## [Work to be completed]
Quote each line of the items below verbatim, preserving the original line breaks.

## [Supplied information]
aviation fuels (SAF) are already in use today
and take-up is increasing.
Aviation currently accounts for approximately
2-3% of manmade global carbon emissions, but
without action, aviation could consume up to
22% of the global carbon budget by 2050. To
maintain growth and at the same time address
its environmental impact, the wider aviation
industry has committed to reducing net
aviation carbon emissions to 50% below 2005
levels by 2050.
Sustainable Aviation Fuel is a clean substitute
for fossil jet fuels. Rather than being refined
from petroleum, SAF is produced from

## [Output below]
aviation fuels (SAF) are already in use today
and take-up is increasing.
Aviation currently accounts for approximately
2-3% of manmade global carbon emissions, but
without action, aviation could consume up to
22% of the global carbon budget by 2050. To
maintain growth and at the same time address
its environmental impact, the wider aviation
industry has committed to reducing net
aviation carbon emissions to 50% below 2005
levels by 2050.
Sustainable Aviation Fuel is a clean substitute
for fossil jet fuels. Rather than being refined
from petroleum, SAF is produced from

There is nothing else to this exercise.